Creating Cyber-Salespeople

So you can actually turn file-swappers into cyber-salespeople, boost profits and gain information on those new customers as a result?

That's exactly what I am talking about. All the files that can be shared actually have a way to be tethered to e-commerce, tethered to a commercial relationship. Because the files that are shared today are free, there's no tether to commerce.

How might other companies across other industries use this technology for e-commerce?

Think about it from a corporate communications perspective. If I am able to super-distribute a video presentation that can be tethered to a tracking or audit system internally within my company, I am now able to manage where that content goes. I may be better able to better manage to those who receive the content.

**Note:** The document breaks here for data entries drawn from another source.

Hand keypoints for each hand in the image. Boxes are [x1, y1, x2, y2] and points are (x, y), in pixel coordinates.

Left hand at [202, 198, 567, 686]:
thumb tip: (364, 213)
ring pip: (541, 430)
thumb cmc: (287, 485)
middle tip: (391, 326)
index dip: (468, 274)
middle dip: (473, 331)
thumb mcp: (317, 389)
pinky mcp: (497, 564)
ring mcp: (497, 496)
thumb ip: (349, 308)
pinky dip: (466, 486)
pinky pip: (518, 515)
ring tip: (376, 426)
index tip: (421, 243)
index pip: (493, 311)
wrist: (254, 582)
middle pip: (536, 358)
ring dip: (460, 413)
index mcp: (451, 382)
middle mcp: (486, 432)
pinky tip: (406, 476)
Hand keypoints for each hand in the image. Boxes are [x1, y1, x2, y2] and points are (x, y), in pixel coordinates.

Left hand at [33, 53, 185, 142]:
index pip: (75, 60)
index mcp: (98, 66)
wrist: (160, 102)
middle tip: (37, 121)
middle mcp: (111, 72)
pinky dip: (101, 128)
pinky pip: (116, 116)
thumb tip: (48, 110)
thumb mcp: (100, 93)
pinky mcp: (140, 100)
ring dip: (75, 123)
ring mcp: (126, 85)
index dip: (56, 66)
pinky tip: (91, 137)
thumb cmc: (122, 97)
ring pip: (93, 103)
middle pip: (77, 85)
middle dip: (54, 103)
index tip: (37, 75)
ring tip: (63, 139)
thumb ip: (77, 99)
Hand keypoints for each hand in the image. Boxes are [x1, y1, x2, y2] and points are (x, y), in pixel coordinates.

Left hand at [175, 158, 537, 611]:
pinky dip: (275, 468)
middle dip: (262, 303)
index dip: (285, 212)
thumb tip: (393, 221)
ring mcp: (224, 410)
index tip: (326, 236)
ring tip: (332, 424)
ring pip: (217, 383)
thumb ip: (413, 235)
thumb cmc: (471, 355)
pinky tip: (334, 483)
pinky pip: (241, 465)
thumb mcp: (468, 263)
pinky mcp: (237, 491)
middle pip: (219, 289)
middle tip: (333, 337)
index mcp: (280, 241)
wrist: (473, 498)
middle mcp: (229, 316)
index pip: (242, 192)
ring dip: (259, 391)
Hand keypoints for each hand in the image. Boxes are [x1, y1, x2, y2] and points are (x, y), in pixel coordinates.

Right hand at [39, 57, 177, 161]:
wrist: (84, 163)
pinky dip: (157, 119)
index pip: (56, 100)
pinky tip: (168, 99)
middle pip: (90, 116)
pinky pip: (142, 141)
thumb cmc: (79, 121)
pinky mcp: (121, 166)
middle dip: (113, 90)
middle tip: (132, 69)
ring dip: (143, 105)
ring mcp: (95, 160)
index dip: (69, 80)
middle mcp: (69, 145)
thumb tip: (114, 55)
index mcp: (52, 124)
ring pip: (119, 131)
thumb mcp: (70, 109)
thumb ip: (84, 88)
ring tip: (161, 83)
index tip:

If I send out a broadcast and I don't know where it goes, I may want to be able to tap that recipient with additional follow-up information from that broadcast, but I don't know who they are. So by being able to securely distribute content and track it, it provides for new opportunities. For both businesses as well as those who are distributing to consumers.

That sounds like it gets a little into privacy issues.

Yes, it's part of this whole thing, the ever-evolving policies, especially with privacy and all that kind of stuff. You know, that's what we're all in the middle of. These things may not have been completely reconciled in the digital domain, like how content should be shared, where privacy begins and ends. Privacy is where there needs to be a hand-in-glove relationship with technology and policy.

The way IBM looks at this is very clear. Technology is there as a tool for business and in many cases, technical capabilities get ahead of policy, and that needs to be reconciled, but the purpose is to be subservient to business. And in a case where technology gets ahead of that, you'll notice the pain. With dialogue or discourse associated with violating that policy. And then it has to catch up. We're going through that now, we're all kind of watching it. Ultimately the business needs to drive the technology. Not the other way around.